BBQ Chicken & Bacon Pizza

1/3 to 1/2 cup prepared BBQ sauce, store-bought or homemade

2 large chicken breasts, cooked and shredded or chopped

1 onion, thinly sliced

1/2 lb. or more bacon

2 c. mozzarella or cojack cheese

1.  Cut raw bacon strips into small pieces and cook in a medium size skillet until crispy.  (It’s easier to cut the bacon before cooking rather than chopping later AND it cooks up a lot more quickly.)  Drain on a paper towel.
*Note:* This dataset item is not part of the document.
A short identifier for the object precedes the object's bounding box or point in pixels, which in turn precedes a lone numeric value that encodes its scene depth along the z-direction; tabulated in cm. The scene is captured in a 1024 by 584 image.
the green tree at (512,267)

2.  Reserve 3-4 T. bacon grease in skillet, add sliced onion, and cook until onion is caramelized, about 5-6 minutes.  Drain on a paper towel.
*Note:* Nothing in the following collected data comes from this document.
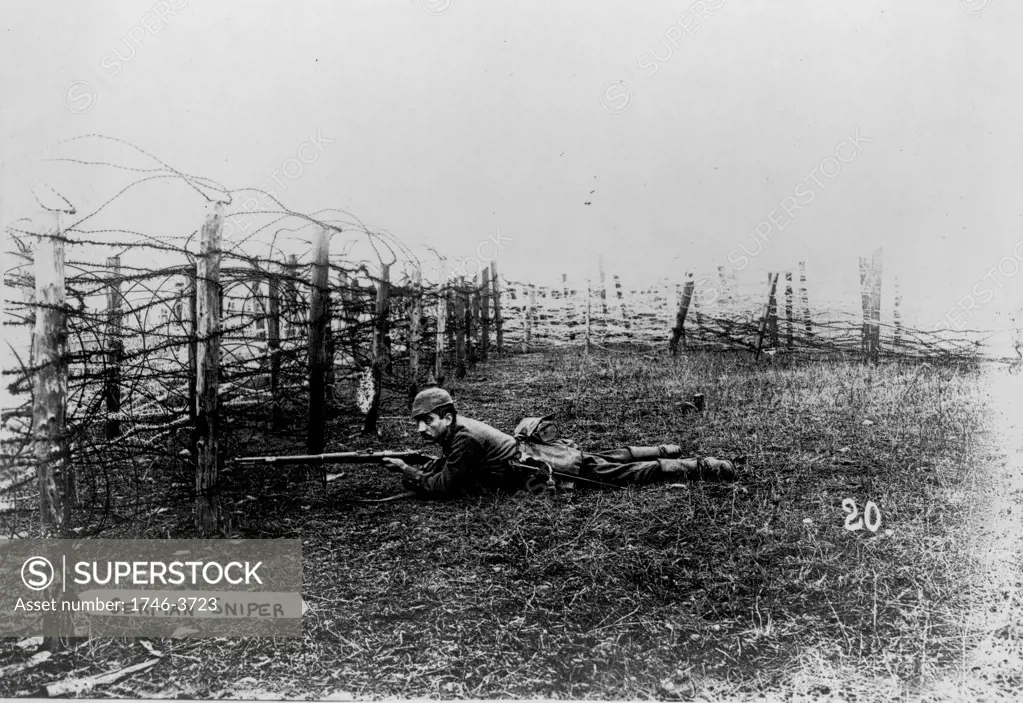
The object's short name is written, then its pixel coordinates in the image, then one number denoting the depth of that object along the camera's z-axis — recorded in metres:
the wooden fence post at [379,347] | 5.36
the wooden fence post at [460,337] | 7.83
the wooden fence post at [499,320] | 8.70
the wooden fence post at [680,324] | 8.36
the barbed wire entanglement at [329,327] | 2.81
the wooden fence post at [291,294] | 3.49
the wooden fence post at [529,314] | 6.89
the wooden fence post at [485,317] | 8.78
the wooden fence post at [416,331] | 5.91
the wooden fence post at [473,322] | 8.47
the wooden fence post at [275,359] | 4.98
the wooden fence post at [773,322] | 6.59
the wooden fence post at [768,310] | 5.11
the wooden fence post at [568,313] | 6.74
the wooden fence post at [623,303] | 5.98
3.  Spread BBQ sauce on pizza crust* and top with shredded chicken, bacon pieces, and onion slices.  Sprinkle with cheese.
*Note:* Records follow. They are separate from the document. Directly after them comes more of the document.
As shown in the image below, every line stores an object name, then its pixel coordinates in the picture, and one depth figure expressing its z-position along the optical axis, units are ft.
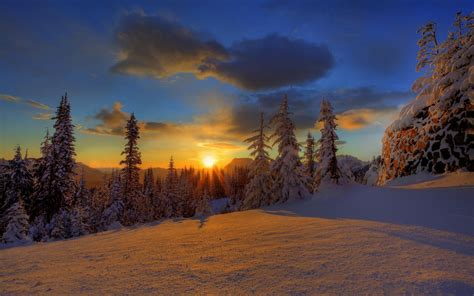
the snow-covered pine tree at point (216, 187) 375.66
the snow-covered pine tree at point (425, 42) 68.74
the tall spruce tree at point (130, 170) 109.60
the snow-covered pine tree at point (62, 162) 85.31
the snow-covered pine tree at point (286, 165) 62.23
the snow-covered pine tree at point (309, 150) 141.69
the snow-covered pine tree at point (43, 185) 84.99
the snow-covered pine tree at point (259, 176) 69.77
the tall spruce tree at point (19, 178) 97.40
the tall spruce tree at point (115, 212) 105.70
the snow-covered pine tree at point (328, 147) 55.72
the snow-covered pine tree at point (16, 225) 59.59
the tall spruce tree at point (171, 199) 178.09
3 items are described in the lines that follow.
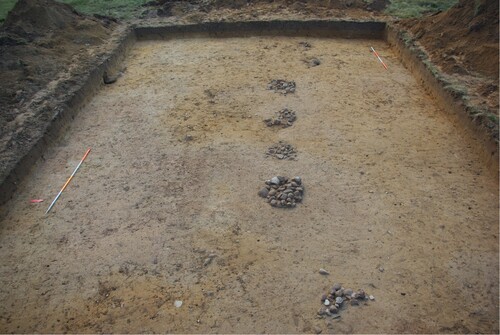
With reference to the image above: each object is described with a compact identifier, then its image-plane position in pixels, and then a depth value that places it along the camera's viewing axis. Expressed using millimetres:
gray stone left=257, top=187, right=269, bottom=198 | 4180
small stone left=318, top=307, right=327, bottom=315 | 3078
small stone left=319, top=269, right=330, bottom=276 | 3381
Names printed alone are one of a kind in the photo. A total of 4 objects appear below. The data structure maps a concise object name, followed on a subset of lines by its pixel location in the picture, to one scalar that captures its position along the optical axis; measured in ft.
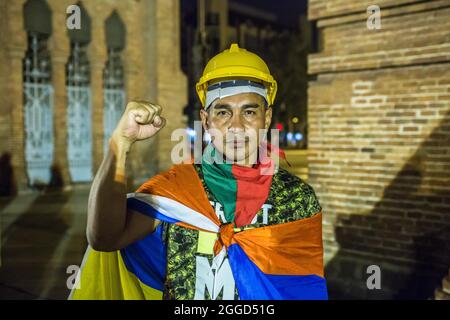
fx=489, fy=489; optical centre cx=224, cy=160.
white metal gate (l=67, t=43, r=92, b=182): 55.88
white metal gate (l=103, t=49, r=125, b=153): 59.52
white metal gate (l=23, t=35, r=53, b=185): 51.75
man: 6.79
4.  Bake at 425 for 20-25 minutes or until the outer crust is golden brown and the center is fully baked.

 

*Jackie Clay’s Pizza Dough

2 c. flour

1 T. sugar

1 packet (2 1/4 t.) yeast

1 c. hot water

1 t. salt

dashes of garlic powder and Italian seasoning

cornmeal

Combine all dry ingredients and mix together. Slowly add hot water and mix by hand or with a Kitchen Aid.  You may end up using slightly less than 1 cup of water. Dough should be soft and hang together in a ball.  Knead in the bowl for a few minutes.  Toss a handful of cornmeal on the dough, cover with a cloth, and allow to rise for 15 minutes in a warm location.

Grease  your pizza pan, baking stone, or cookie sheet with olive oil and roll or press out the dough to about 1/2 inch from the edges of your pan.  Add toppings and bake at 425 degrees for about 20-25 minutes.